First, it is important to choose a consistent anchor. If you are using maximum heart rate, you need to understand its limitations. There is substantial research showing that heart-rate-based zones do not reliably map onto physiological thresholds. That means one athlete’s Zone 2 could be below VT1, while another athlete running at exactly the same heart rate might already be above it. If you are working with thresholds, on the other hand, you need to make sure they are current and not based on a test from a year ago, or five years ago, as someone once suggested.
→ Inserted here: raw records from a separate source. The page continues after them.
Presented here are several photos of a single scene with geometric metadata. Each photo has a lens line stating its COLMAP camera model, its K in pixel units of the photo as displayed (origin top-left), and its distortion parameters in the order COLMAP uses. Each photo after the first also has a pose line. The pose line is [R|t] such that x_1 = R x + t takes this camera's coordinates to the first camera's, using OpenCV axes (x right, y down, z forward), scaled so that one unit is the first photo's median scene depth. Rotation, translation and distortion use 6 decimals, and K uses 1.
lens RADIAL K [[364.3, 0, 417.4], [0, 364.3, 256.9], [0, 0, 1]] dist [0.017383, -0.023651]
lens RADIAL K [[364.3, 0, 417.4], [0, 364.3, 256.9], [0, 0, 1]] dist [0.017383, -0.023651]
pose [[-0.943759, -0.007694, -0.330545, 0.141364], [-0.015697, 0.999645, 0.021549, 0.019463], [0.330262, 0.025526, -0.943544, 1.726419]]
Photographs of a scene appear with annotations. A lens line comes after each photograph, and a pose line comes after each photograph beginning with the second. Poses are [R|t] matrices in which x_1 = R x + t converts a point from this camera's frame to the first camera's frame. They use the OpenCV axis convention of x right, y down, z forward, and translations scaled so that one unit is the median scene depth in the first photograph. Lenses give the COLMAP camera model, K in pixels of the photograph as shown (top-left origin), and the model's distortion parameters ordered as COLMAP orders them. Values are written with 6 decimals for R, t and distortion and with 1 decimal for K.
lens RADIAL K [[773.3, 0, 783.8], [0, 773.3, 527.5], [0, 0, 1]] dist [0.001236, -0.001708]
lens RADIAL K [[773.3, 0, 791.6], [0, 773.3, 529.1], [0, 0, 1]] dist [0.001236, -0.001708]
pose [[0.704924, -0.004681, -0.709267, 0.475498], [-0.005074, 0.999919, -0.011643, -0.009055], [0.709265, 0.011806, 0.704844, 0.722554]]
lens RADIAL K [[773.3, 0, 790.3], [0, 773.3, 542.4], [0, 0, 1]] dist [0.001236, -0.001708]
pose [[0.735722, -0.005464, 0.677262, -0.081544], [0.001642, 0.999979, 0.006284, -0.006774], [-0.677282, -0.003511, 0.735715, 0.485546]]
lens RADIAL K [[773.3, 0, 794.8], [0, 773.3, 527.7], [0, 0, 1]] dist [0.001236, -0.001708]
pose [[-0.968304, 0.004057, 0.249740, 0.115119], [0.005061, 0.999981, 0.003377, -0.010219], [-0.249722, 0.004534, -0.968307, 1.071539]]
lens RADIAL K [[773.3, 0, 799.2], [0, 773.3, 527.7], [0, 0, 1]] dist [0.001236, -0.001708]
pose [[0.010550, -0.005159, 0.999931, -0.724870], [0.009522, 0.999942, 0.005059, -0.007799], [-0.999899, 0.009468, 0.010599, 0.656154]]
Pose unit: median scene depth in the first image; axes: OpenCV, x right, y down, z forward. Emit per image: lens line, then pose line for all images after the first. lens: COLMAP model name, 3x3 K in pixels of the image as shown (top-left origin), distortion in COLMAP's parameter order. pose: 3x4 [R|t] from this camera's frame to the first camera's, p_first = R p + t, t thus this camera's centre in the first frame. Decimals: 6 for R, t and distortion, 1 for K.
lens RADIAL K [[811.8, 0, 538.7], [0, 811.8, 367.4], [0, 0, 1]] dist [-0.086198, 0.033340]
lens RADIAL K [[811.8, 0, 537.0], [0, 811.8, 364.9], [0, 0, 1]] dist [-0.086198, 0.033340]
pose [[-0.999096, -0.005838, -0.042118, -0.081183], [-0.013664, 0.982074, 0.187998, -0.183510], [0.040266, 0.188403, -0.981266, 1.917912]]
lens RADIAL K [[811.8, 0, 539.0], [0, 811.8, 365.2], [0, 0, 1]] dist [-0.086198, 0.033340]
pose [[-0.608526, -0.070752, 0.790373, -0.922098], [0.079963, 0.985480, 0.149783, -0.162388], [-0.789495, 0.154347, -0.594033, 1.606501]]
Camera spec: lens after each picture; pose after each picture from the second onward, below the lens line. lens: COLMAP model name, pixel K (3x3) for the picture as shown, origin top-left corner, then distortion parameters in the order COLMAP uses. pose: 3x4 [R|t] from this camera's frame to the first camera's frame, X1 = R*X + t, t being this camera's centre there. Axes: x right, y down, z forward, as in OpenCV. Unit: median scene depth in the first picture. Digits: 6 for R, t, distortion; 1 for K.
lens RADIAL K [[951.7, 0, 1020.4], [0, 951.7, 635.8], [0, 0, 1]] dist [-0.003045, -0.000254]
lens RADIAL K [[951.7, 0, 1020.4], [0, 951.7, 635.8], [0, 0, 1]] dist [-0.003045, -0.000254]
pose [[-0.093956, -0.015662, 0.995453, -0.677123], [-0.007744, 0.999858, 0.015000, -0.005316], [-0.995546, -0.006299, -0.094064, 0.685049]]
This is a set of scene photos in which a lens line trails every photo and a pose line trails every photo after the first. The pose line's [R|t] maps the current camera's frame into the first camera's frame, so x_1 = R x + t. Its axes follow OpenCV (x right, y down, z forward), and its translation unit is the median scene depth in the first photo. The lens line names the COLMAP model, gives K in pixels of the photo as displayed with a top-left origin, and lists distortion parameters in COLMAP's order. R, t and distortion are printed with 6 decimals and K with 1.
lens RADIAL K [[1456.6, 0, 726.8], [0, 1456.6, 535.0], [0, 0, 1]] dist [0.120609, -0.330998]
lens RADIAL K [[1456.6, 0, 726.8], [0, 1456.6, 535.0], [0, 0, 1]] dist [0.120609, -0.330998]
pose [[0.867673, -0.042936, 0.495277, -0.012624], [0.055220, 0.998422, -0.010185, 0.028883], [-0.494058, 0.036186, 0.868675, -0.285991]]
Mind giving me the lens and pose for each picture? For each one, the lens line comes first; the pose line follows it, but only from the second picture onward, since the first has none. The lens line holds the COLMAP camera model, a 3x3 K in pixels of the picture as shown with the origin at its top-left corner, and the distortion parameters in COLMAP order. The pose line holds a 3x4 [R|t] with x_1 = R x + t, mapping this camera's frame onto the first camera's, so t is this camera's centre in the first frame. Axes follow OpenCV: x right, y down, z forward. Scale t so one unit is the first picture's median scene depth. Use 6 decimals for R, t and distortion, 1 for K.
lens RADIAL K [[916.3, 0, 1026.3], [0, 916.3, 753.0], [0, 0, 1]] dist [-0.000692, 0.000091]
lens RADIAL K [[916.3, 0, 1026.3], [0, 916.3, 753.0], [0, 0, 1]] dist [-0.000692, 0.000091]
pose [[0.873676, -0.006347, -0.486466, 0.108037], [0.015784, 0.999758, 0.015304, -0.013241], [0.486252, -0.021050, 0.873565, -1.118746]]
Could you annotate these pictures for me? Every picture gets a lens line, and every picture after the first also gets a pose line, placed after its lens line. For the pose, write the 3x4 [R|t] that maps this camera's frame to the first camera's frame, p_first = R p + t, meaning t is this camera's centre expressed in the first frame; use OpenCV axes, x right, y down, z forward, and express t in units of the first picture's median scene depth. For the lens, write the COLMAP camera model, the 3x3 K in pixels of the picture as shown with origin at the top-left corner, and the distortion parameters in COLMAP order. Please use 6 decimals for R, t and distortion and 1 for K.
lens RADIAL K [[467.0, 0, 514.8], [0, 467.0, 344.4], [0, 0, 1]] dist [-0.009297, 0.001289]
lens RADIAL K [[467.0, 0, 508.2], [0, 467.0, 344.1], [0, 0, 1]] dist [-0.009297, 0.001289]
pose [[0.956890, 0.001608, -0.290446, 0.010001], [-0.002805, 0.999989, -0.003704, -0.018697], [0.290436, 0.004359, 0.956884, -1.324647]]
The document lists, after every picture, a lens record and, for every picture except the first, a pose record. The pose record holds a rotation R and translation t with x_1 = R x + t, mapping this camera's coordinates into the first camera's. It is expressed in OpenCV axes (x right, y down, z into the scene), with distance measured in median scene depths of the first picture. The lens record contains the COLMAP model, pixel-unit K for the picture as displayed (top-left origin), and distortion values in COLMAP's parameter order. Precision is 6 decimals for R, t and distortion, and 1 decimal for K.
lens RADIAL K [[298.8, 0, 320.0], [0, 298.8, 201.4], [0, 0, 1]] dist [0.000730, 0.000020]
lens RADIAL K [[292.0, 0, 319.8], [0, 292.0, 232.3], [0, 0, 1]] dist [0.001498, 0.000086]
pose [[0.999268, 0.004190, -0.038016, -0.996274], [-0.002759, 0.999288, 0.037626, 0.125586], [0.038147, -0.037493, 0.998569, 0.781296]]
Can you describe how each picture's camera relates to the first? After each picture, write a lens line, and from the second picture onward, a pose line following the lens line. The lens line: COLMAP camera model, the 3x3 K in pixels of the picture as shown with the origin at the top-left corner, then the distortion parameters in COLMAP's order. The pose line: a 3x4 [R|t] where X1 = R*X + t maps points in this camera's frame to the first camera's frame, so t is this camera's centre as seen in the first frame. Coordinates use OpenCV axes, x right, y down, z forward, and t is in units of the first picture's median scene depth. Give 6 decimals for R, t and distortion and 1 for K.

Second, you should be cautious about transferring recommendations from one system to another. A guideline like “spend 80% of your time in Zone 2” is meaningless unless you know how Zone 2 is defined. It can mean very different things depending on whether you are using watch-based zones or a threshold-based model, even if both systems have five zones.
The differences between these systems are not mistakes. They are different ways of simplifying a complex reality. The problem begins when we treat the simplification as if it were the reality itself. When your watch says Zone 2, it is using one definition. When a coach talks about Zone 2, they may be using another. Sometimes they overlap. Sometimes they only partly overlap. Sometimes they barely overlap at all.
If there is one takeaway, it is this: do not focus on the name of the zone. Focus on what it actually represents. Without understanding the anchor behind it, “Zone 2” is just a label. Its real meaning comes from the reference point it is tied to, and that is what ultimately determines whether it becomes a precise and useful training tool.